Du hast bei Online Bestellungen aber immer eine Rücktrittsrecht.

CS.Oli
 
Hallo Chris,

willkommen im Forum.

ergänzend zu dem was Oli geschrieben hat, diese Sets, ja, sind preiswert, das Problem daran, es wird an der Montierung gespart.
Unter Montierung meine ich jetzt Stativ und das Achsenkreuz an dem das Teleskop befestigt wird.
Die Optik ist meist recht ordentlich.
Aber im ganzen ist das Ganze recht "wackeldackelig" ;).
Da kommt wirklich auf Dauer keine Freude auf.
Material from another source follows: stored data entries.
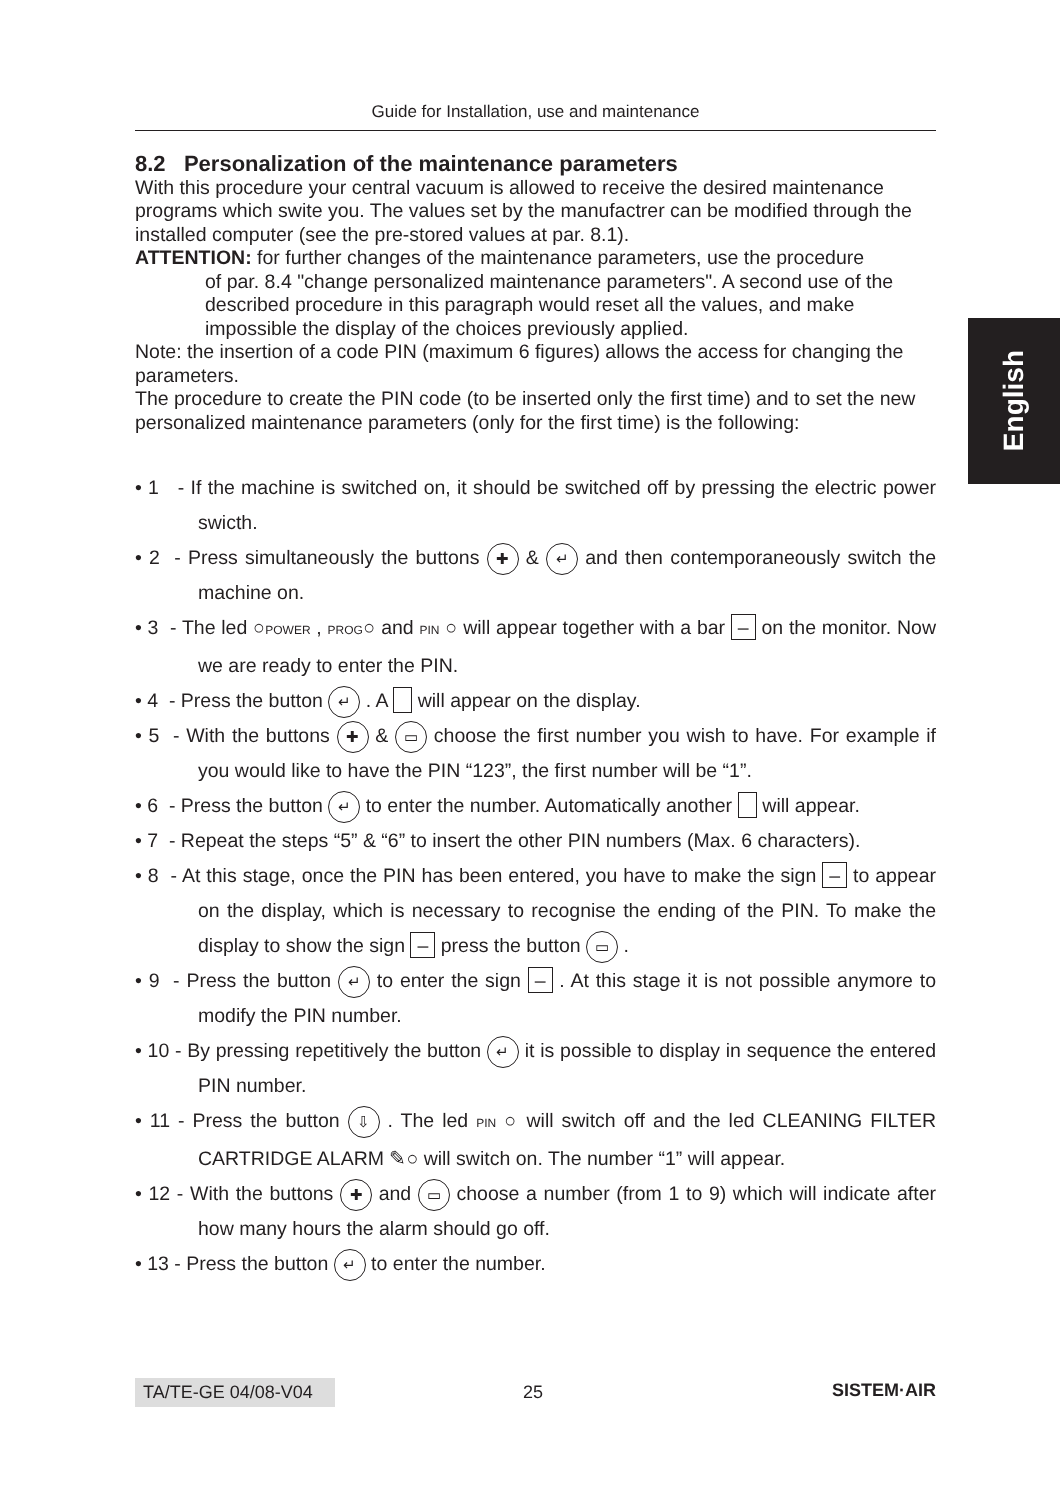Guide for Installation, use and maintenance
English
8.2 Personalization of the maintenance parameters
With this procedure your central vacuum is allowed to receive the desired maintenance programs which swite you. The values set by the manufactrer can be modified through the installed computer (see the pre-stored values at par. 8.1).
ATTENTION: for further changes of the maintenance parameters, use the procedure
of par. 8.4 "change personalized maintenance parameters". A second use of the described procedure in this paragraph would reset all the values, and make impossible the display of the choices previously applied.
Note: the insertion of a code PIN (maximum 6 figures) allows the access for changing the parameters.
The procedure to create the PIN code (to be inserted only the first time) and to set the new personalized maintenance parameters (only for the first time) is the following:
• 1 - If the machine is switched on, it should be switched off by pressing the electric power swicth.
• 2 - Press simultaneously the buttons ✚ & ↵ and then contemporaneously switch the machine on.
• 3 - The led ○POWER , PROG○ and PIN ○ will appear together with a bar – on the monitor. Now we are ready to enter the PIN.
• 4 - Press the button ↵ . A will appear on the display.
• 5 - With the buttons ✚ & ▭ choose the first number you wish to have. For example if you would like to have the PIN “123”, the first number will be “1”.
• 6 - Press the button ↵ to enter the number. Automatically another will appear.
• 7 - Repeat the steps “5” & “6” to insert the other PIN numbers (Max. 6 characters).
• 8 - At this stage, once the PIN has been entered, you have to make the sign – to appear on the display, which is necessary to recognise the ending of the PIN. To make the display to show the sign – press the button ▭ .
• 9 - Press the button ↵ to enter the sign – . At this stage it is not possible anymore to modify the PIN number.
• 10 - By pressing repetitively the button ↵ it is possible to display in sequence the entered PIN number.
• 11 - Press the button ⇩ . The led PIN ○ will switch off and the led CLEANING FILTER CARTRIDGE ALARM ✎○ will switch on. The number “1” will appear.
• 12 - With the buttons ✚ and ▭ choose a number (from 1 to 9) which will indicate after how many hours the alarm should go off.
• 13 - Press the button ↵ to enter the number.
TA/TE-GE 04/08-V04 25 SISTEM·AIR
Was bist Du denn bereit an Euronen auszugeben? Also Dein Budget.

Zum Dobson:
Wie tief ist denn Dein Balkon?
Das mit der Höhe der Brüstung ist einfach zu lösen, einfach einen "Unterbau" basteln.
Ich habe mir eine passende Holzplatte besorgt, an die ich einfach vier höhenverstellbare Beine geschraubt habe.
Schon konnte ich über meine knapp 1m hohe Brüstung in der Waagerechten beobachten.
Ich bin jetzt nicht grad der super Fan der Dobson, aber bei knappen Budget, irgendwas zwischen 300,- und 500,.€, sind die Teile einfach die beste Lösung.
- stabil montiert
- intuitiv zu bedienen
- kommen dem, was man so als "Allrounder" bezeichnen würde am nächsten. Grundsätzlich, die eierlegende Wollmilchsau, den Allrounder gibt es nicht.
- bis 8", 10" sind die Teile m.E. auch noch transportabel.
- mit einem Öffnungsverhältnis von ca. f/6 nicht sooo anspruchsvoll in den Okularen
- mit Telrad-Sucher und Deep-Sky Reiseatlas eine tolle Kombination.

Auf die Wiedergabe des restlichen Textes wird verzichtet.